San Francisco start-up BranchOut plans to hire up to 45 people this year after raising $25 million in new venture capital financing this month from a group of investors led by the Mayfield Fund.
Social networking has changed the nature of finding a job and getting hired. No company has benefited more from that shift than LinkedIn, which generated $167.7 million in its most recent quarter. Founded in 2010, BranchOut is trying to cash in on the sea change, too.
But whereas LinkedIn markets itself as the antI-Facebook--the place to put forth your most professional self--BranchOut is betting that people's Facebook identifies are the real key to finding a job. The company's job postings can only be accessed through Facebook's site, and job seekers can see who they know at a company whose job they might be interested in applying to.
BranchOut's user growth has been strong. It now has 13 million monthly active users, up from 400,000 less than six months ago. A larger drive in that growth was the introduction of BranchOut's mobile application in November, Founder and Chief Executive Rick Marini said. Mobile users now constitute 40% of daily traffic. Growth in international markets has helped, too, with non-U.S. users comprising over half of its new user signups.
Facebook has the people you're closest to”
Marini said that whereas your connections on LinkedIn are acquaintances you've met at conferences or in other shallow circumstances, Facebook has the people you're really closest to and whom are most likely to recommend you for a job. In November, the company launched its Recruiter Connect product, which is similar to a service provided by LinkedIn that lets recruiters search through its database for potential job candidates.

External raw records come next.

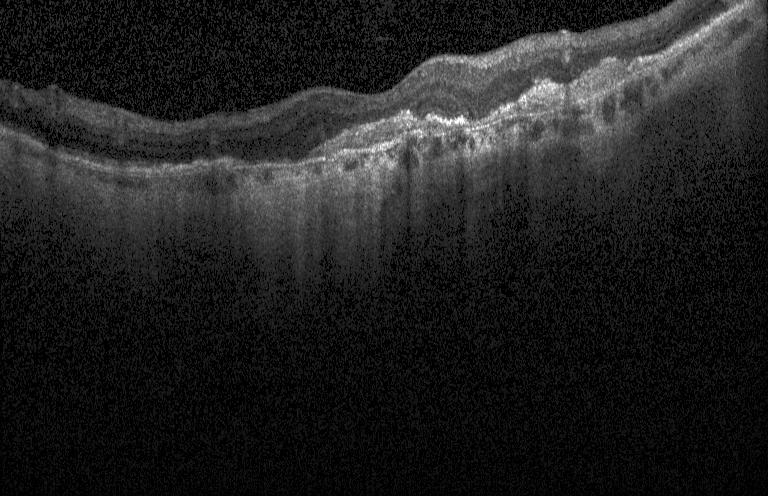

OCT B-scan; SD-OCT.
Assessment: CNV.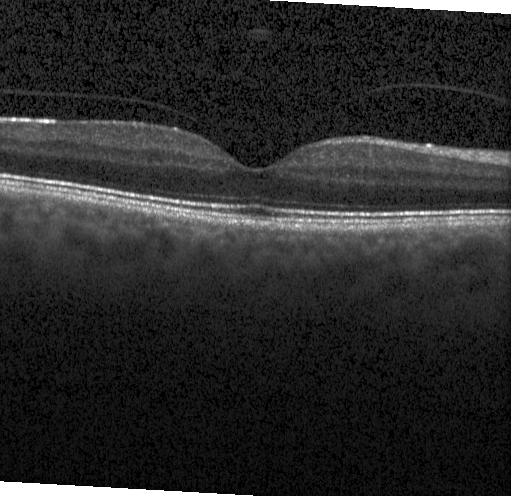 OCT B-scan. Through the macula.
Diagnosis: no evidence of choroidal neovascularization, diabetic macular edema, or drusen.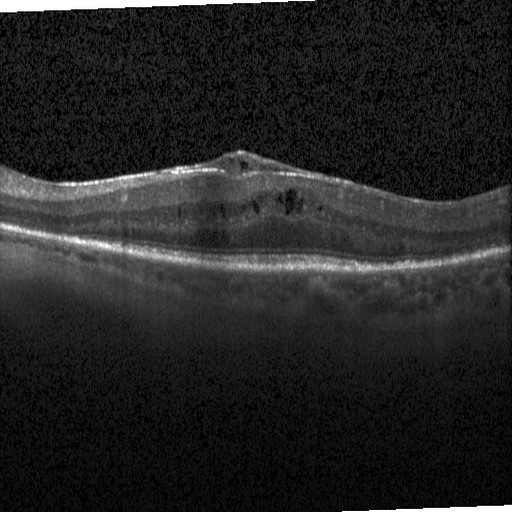

Heidelberg Spectralis OCT system · retinal OCT cross-section. Dx: diabetic macular edema.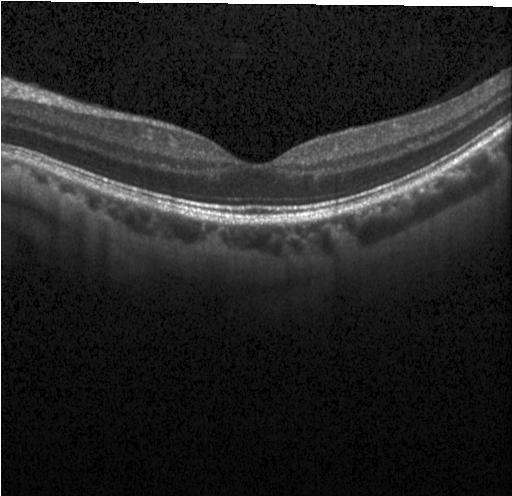 OCT B-scan showing no evidence of CNV, DME, or drusen.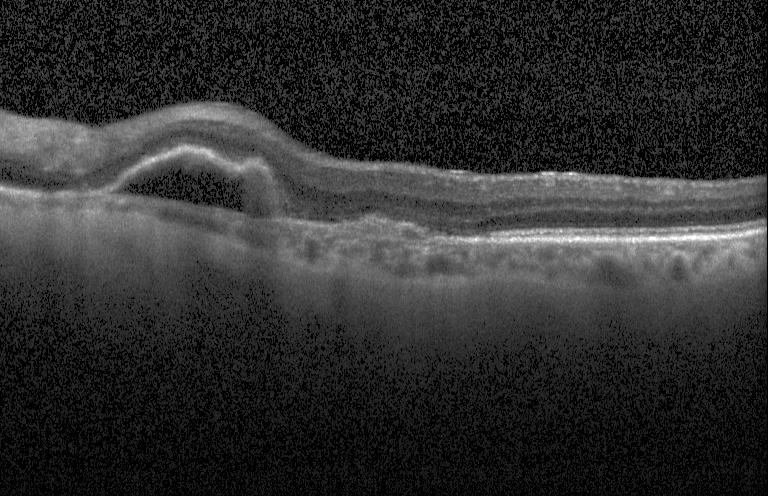

Finding: choroidal neovascularization (CNV).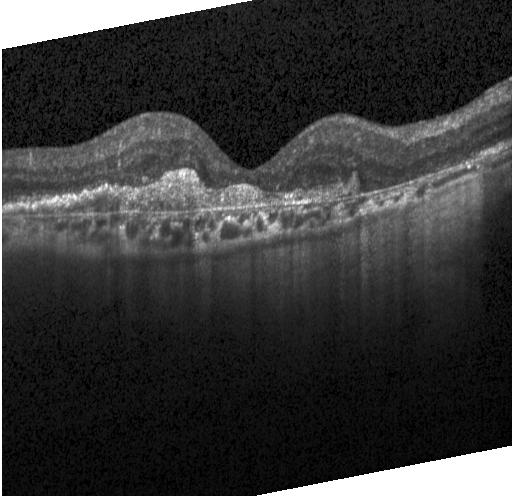

A choroidal neovascular membrane.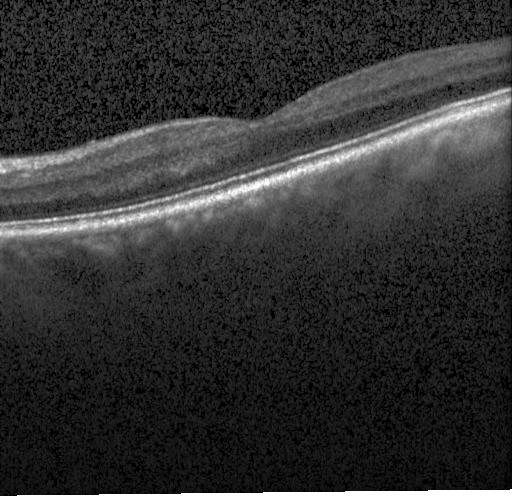 Impression: no choroidal neovascularization, diabetic macular edema, or drusen.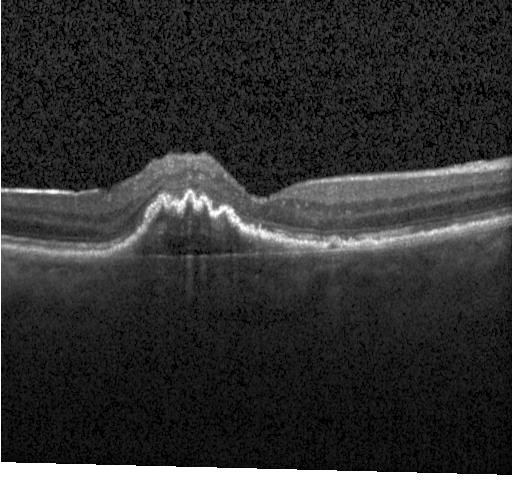
Assessment: a choroidal neovascular membrane.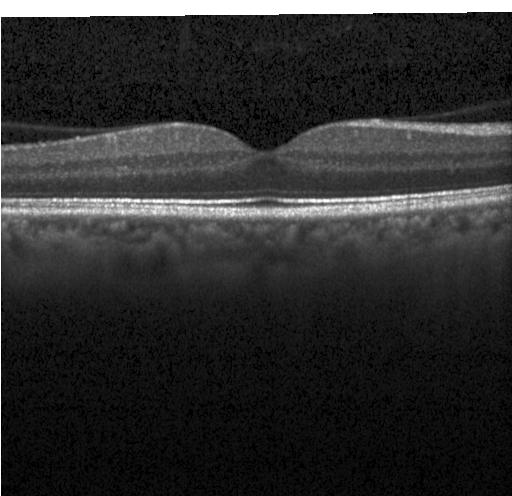

Diagnosis: no CNV, DME, or drusen.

"Liinkedin does a good job addressing 10% of the global workforce, the white collar executive group," Marini said in an interview. "We address that market, but we also address the Facebook generation, people who are care about social and technology and their real relationships."
The majority of the 45-person company's new hires will be for its San Francisco headquarters. They'll be looking for technical hires who can improve its ability to recommend jobs to candidates. Search experts, data scientists and back-end engineers will be most in demand. The company writes its software in Java.

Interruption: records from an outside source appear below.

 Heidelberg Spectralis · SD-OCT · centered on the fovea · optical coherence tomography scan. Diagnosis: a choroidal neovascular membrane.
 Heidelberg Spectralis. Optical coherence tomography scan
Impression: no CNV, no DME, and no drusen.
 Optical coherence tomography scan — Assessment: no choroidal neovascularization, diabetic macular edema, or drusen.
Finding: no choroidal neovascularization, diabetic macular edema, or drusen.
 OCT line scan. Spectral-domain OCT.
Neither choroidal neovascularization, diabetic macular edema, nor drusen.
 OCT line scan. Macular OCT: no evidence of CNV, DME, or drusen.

Cash compensation ranges from between $80,000 and $120,000 for junior engineers, and as much as $120,000 to $150,000 for more experienced hires. Equity is available for all new employees.
Eventually, the company plans to build out sales teams in New York, Los Angeles, Europe, India and Brazil.
Revenues aren't "huge right now," Marini said, as the company is focusing its resources on acquiring and retaining new users. While there are no immediate plans to go public, "expectations are really high and our goal is to continue to build the company toward an IPO," Marini said. The company has been "approached several times by big [potential] acquirers," he said, but BranchOut did not pursue those conversations.